_What you should do_
Search the records below for "linejoin"; copy each line that has it.

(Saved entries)
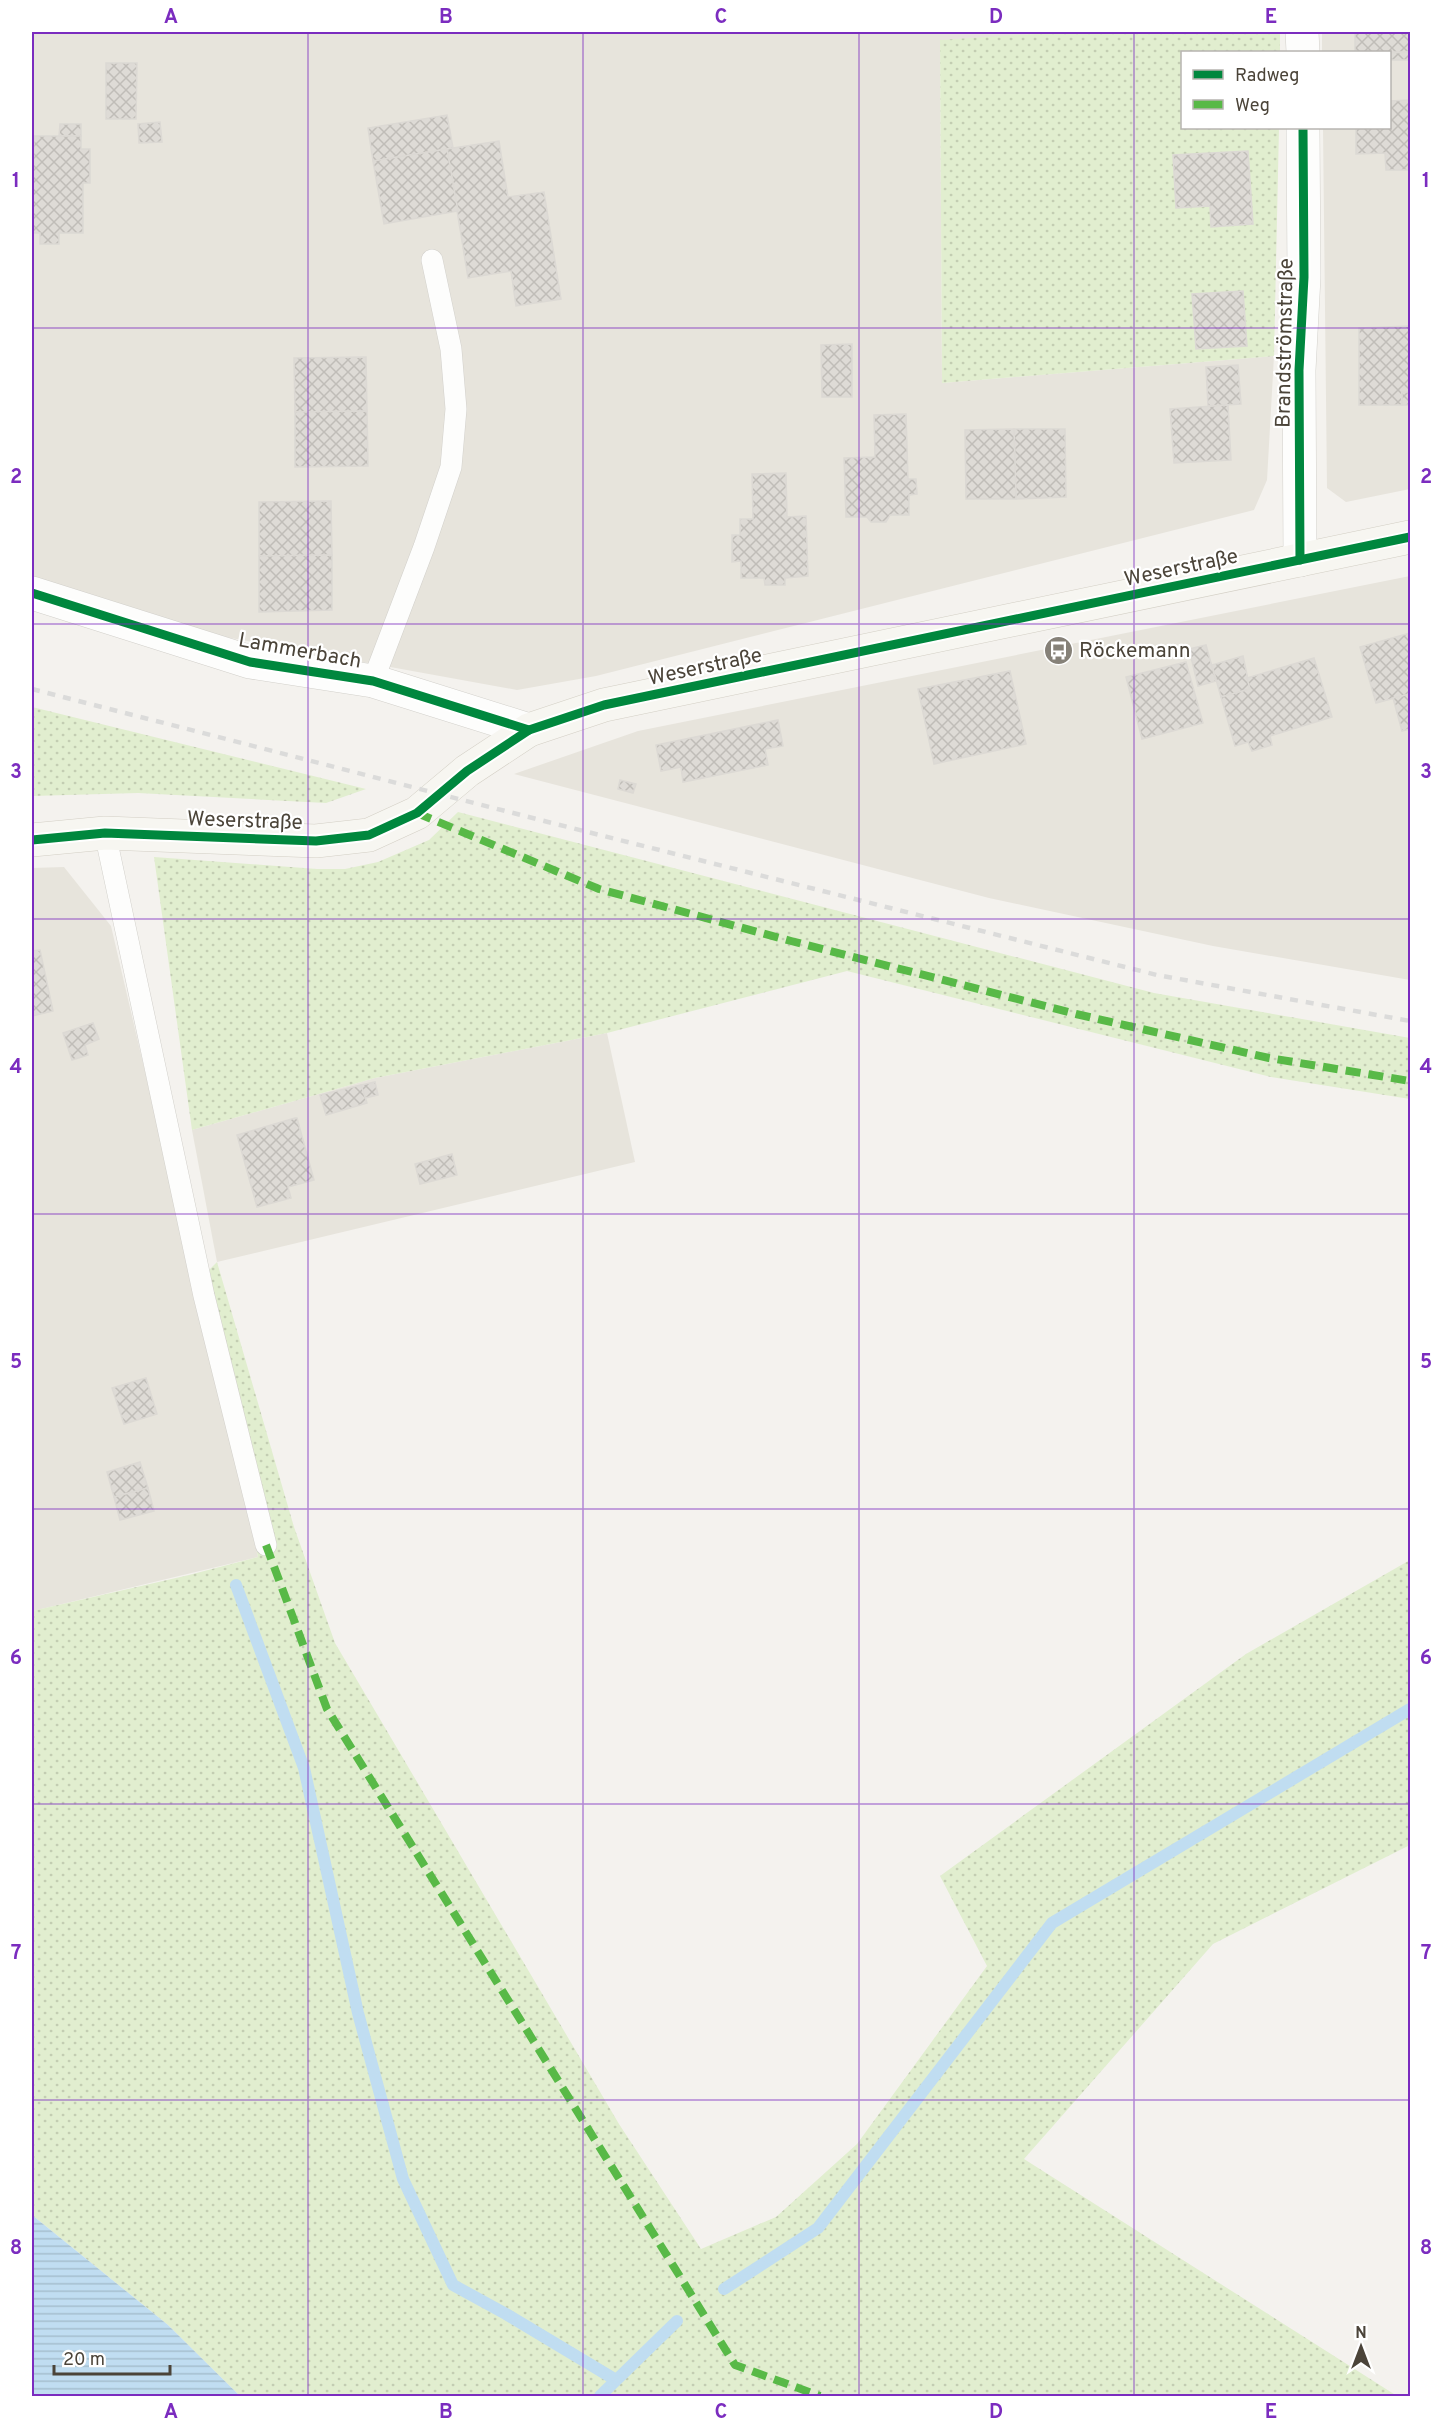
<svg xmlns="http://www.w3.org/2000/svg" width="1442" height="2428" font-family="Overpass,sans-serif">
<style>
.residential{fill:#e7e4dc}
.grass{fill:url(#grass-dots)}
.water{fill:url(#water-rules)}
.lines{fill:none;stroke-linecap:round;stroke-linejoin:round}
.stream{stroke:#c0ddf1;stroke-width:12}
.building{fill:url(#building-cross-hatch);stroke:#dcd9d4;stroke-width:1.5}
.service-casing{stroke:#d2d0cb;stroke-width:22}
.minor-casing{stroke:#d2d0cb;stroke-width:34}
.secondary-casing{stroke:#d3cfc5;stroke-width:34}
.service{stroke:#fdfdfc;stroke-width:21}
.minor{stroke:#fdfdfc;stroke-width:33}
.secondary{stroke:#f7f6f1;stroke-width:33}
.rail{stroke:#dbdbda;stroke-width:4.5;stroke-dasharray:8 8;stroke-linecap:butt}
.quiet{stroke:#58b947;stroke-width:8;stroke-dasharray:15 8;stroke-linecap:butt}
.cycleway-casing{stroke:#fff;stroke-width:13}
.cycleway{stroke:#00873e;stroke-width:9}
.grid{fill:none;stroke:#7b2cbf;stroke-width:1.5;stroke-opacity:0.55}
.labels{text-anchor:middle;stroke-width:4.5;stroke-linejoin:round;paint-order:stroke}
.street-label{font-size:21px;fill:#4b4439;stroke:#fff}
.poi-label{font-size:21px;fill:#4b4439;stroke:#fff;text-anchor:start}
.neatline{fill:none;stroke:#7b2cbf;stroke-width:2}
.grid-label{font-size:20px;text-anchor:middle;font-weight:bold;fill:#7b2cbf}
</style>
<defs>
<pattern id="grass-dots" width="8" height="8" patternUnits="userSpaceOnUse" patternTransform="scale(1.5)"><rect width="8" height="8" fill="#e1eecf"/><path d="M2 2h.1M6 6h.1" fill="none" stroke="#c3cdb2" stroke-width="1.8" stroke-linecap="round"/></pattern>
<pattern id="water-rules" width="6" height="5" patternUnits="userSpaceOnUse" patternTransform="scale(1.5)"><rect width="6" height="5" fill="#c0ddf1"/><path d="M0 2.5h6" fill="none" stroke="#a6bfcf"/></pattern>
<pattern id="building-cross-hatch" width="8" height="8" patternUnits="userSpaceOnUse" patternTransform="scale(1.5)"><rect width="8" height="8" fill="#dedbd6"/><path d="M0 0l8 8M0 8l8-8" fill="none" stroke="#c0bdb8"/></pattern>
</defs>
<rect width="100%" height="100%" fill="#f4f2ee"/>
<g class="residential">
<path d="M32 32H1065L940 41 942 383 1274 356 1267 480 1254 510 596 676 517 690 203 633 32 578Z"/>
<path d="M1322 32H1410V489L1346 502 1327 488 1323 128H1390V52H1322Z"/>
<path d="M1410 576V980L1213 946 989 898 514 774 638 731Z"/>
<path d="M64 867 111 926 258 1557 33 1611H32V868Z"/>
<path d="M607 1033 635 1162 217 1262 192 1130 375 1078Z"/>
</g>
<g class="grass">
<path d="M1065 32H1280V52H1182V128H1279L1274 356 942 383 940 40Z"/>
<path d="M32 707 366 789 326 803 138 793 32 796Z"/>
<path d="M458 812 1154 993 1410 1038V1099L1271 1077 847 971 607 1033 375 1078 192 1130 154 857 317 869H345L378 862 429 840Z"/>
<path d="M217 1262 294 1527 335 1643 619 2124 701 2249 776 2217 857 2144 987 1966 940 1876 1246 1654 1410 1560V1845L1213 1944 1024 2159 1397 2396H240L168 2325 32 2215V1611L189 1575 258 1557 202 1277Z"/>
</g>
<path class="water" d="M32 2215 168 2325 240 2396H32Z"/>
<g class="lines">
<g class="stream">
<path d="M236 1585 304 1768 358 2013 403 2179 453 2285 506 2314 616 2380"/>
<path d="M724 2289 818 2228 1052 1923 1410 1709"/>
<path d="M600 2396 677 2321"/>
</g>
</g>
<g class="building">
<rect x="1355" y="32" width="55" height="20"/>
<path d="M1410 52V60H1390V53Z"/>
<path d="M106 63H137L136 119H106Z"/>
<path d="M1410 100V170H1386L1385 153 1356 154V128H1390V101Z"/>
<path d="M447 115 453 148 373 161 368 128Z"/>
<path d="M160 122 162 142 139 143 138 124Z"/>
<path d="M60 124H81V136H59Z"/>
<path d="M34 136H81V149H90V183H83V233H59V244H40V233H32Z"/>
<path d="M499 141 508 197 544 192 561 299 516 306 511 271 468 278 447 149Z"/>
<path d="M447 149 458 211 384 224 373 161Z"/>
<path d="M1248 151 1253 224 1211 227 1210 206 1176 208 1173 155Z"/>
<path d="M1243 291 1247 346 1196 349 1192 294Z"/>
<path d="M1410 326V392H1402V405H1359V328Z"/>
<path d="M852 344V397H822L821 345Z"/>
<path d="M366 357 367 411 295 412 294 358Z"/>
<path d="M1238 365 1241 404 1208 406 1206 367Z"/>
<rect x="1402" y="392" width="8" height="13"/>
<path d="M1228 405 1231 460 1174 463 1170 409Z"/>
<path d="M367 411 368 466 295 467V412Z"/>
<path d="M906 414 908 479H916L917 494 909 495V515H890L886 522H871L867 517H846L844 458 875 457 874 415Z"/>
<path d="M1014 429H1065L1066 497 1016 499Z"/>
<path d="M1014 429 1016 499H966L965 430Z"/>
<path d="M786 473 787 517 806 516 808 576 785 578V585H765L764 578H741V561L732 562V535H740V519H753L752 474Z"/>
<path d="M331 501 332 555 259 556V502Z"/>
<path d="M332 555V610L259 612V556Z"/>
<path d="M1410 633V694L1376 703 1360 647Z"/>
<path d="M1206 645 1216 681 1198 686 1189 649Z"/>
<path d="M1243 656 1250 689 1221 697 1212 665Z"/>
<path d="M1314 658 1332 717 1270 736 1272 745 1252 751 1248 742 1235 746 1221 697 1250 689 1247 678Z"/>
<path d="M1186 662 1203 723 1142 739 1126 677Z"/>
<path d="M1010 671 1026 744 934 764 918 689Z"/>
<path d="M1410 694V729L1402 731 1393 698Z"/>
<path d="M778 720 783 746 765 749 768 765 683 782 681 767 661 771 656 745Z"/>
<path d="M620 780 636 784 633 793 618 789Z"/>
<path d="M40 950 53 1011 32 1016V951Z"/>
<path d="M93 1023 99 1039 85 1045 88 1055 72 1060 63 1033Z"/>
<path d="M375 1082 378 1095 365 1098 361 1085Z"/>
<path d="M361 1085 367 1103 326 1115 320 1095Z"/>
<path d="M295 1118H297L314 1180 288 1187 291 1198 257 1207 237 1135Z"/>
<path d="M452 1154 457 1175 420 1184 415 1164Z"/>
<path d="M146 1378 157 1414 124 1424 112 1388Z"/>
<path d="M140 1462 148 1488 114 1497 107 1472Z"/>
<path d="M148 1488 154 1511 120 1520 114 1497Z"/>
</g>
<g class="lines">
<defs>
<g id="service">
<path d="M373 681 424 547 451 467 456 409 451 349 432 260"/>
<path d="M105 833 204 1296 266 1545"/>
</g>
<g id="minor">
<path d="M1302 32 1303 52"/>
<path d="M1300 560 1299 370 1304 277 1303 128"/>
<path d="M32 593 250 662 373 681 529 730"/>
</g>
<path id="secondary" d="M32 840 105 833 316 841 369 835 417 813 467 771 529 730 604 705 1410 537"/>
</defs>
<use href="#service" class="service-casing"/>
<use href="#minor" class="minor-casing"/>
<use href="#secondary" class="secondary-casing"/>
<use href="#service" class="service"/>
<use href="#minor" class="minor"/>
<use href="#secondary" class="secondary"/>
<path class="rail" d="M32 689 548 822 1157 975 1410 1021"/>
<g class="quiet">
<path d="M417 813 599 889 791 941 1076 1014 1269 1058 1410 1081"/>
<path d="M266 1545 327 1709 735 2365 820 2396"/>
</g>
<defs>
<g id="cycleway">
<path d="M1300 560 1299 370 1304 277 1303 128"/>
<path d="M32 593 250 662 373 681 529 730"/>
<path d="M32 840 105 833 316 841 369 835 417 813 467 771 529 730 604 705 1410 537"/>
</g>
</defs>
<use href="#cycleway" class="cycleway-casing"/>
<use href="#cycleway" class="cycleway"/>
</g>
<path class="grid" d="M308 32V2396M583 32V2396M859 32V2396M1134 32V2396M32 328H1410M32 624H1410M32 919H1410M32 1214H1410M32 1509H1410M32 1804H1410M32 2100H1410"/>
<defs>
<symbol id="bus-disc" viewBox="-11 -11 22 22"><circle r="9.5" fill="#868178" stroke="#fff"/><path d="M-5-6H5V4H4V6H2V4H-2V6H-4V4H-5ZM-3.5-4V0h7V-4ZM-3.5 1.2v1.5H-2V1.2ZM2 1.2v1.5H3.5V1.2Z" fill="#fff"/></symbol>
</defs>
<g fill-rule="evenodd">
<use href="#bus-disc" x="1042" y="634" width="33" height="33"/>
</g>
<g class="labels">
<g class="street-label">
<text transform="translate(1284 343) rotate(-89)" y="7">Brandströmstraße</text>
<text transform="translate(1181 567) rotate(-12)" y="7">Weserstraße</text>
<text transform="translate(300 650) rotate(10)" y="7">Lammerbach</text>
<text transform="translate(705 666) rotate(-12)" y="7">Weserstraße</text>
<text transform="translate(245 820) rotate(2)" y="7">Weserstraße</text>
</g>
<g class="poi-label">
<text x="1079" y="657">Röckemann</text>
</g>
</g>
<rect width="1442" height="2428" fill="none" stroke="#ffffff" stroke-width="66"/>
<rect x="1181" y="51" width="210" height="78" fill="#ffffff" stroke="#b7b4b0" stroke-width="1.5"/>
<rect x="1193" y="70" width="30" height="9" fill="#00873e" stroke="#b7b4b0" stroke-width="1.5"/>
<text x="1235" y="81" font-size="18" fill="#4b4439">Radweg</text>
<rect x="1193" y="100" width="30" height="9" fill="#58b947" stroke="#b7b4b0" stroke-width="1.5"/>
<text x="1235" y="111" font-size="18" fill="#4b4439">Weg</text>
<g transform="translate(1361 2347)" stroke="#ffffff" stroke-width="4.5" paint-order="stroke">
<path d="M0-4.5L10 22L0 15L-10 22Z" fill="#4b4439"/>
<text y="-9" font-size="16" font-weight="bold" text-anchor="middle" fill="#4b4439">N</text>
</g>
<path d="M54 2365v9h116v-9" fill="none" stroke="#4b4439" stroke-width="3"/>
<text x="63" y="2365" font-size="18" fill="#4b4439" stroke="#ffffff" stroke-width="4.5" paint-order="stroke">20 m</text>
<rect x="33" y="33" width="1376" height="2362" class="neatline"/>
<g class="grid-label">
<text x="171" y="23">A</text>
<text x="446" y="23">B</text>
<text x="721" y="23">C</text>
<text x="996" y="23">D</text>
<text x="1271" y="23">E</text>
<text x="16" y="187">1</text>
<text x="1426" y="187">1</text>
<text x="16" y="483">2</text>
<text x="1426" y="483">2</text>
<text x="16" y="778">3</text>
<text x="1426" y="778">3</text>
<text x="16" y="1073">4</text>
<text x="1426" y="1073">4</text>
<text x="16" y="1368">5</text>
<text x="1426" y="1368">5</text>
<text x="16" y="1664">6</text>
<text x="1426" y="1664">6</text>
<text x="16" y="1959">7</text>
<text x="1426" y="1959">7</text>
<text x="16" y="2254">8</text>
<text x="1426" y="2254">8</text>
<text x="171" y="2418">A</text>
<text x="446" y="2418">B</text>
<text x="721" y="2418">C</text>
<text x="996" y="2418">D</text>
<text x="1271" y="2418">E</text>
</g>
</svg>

_Answer section_
.lines{fill:none;stroke-linecap:round;stroke-linejoin:round}
.labels{text-anchor:middle;stroke-width:4.5;stroke-linejoin:round;paint-order:stroke}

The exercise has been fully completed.